International Economic Law and Policy Blog | 22 February 2017
India should hold firm against the European efforts to undermine its new model Bilateral Investment Treaty
by Rob Howse
In the process of moving to a new approach to international investment law and dispute settlement, India has elaborated a model BIT that differs significantly from older agreements. It is much more balanced between investor interests and those of legitimate public policy. The model BIT, for instance, contains a tightly-drafted general exceptions clause like that of GATT Article XX, safeguarding key policy objectives like health and the environment. Compensation for expropriation may be less than full market value, to take into account policy considerations like environmental impacts. And anti-corruption and corporate responsibility obligations are imposed on investors, making this one of the first models for an investment agreement to be genuinely not one-sided; typically investment agreements impose burdens on states without any corresponding responsibilities on corporations, hardly an equitable state of affairs.There is also in India’s model a robust exhaustion of local remedies provision: while exhaustion seems like a step back to the anachronistic world of diplomatic espousal it is an arguably justified response to the way in which arbitrators have unpredictably expanded jurisdiction, allowing businesses to bring claims where they have reorganized on paper their corporate structure to fall within a particular treaty even without any real contact to that jurisdiction (the so-called "Dutch Sandwich"), allowing end-runs around contractually limited investor protection by elevating contractual claims into treaty violations (sometimes through expansive readings of "umbrella clauses" with vague aspirational language suggesting a host state must honor all commitments to investors), and defining investors to include secondary market purchasers of sovereign bonds from holdouts in sovereign debt restructurings, who have nothing to do with the host country. It is a challenge to reign in such expansion of jurisdiction by arbitrator creativity, since arbitrators are judges for hire, and when they grant jurisdiction they get paid handsomely to hear the case.
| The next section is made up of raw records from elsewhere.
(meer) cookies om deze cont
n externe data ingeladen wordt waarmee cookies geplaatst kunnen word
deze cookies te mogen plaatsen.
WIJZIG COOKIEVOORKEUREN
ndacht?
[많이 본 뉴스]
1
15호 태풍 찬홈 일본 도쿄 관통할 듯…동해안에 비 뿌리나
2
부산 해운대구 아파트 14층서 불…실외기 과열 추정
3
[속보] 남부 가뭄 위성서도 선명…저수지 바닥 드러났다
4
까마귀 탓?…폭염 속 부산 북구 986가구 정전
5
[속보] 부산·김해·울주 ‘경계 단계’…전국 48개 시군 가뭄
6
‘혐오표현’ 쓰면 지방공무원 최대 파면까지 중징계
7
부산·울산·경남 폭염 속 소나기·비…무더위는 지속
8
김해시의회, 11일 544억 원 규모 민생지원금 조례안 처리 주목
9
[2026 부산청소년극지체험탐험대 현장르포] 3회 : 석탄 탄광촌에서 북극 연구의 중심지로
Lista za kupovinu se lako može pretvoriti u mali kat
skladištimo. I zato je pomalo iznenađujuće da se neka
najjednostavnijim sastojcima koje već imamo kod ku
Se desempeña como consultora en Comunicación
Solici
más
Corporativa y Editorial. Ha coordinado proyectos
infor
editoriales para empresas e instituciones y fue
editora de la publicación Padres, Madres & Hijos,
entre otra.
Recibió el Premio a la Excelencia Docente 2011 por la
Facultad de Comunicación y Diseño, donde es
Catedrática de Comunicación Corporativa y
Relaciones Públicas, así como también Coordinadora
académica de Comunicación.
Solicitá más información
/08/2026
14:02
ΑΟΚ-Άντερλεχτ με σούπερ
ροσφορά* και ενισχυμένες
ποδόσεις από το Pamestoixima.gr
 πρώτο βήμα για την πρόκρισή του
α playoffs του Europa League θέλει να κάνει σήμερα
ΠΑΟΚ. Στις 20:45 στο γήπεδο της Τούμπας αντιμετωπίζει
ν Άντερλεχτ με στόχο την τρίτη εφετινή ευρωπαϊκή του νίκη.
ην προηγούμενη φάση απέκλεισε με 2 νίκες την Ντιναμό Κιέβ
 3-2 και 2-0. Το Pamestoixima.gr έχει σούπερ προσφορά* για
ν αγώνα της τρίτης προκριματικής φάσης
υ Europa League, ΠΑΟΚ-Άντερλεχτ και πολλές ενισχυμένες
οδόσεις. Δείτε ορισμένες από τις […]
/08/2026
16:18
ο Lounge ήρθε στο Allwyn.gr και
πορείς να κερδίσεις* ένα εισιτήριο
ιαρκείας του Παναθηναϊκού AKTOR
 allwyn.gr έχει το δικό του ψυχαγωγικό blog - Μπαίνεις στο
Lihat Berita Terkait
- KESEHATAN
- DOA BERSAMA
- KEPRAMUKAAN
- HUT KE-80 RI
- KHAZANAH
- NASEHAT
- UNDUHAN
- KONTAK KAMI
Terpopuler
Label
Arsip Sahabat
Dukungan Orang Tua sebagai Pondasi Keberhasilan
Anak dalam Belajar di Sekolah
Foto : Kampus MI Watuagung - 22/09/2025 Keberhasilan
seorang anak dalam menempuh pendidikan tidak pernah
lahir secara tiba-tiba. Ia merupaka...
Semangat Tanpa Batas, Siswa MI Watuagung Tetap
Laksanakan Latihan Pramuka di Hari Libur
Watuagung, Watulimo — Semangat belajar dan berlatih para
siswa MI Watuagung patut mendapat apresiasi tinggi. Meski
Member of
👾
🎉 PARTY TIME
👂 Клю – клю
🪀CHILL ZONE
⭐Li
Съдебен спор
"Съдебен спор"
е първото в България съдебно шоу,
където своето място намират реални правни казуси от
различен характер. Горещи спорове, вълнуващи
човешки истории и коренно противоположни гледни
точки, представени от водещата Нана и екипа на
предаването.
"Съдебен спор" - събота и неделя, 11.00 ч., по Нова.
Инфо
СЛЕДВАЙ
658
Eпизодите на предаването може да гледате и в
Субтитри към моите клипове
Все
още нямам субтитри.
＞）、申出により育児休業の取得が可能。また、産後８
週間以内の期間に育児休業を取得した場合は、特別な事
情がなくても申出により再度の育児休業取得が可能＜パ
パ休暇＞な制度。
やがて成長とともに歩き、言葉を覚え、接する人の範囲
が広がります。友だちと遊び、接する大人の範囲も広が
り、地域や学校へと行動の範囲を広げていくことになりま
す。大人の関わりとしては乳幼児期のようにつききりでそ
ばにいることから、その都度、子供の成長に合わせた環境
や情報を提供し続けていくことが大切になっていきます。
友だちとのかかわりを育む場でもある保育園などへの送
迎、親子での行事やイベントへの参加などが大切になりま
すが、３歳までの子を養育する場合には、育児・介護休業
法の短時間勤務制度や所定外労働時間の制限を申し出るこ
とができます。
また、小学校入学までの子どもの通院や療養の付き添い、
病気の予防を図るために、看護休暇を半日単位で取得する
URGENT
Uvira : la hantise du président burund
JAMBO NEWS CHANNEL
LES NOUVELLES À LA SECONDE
Exhaustion of local remedies seems an old-fashioned and blunt instrument, but it has the advantage of not being easy for arbitrators to interpret away.
In the transition to its new approach to investor protection, India has sought to terminate its existing BITs with individual EU Members. Now the European Commission is pressuring India to extend those existing treaties, which don’t have the safeguards of the new approach outlined above, for six months. India should not fall for this move, which would undermine significantly its negotiating power to get its economic partners to agree to new treaties based on the 2016 model BIT. The 6 month extension would give European companies an opportunity to get in under the old regime, giving them 10 years or more protection based on treaty norms that India has now determined are not in its national interests. Any company organized so as to be considered a national of any EU state that had an old BIT with India (including those exploiting the "Dutch sandwich" assuming that the Netherlands treaty-already expired-is included in the request for extension) could use the 6 month window to engage in the de minimus level of economic activity to qualify as an investor or investment under the old agreements, and then depending on the treaty they would be guaranteed 10 to 15 years of protection. Having allowed practically any company with the legal resources to figure out how to qualify as an investor or investment of some EU country under the old treaty to lock in 10 to 15 years protection under the old standard (if this is really what the Commission is proposing for the extension), India will have little leverage to bring the EU to agreement on its new approach. The EU can play hardball knowing its companies have used the 6 month window to protect themselves under the old treaties. There is a certain irony in the Commission’s request because post-Lisbon it has sought generally the termination of investment agreements between individual EU Member States and other states, in order to align Member State practice with the shift in competence over investment from the Member States to the EU level, as set out in the Lisbon Treaty. Here the Commission proposal for extension is frustrating its own policy of a timely and efficient transition to the exercise of EU-level competence.
While standing firm against a a six month come one-come all extension of the old treaties, it is arguable, along the lines of this recent oped, that India should be more open to considering the EU/Canada initiative of a multilateral investment court, not dismissing it out of hand. Concerns about expansive jurisdiction can be handled through a judicial model, where instead arbitrators who profit from taking jurisdiction, one has salaried judges who are not in it for personal wealth acquisition.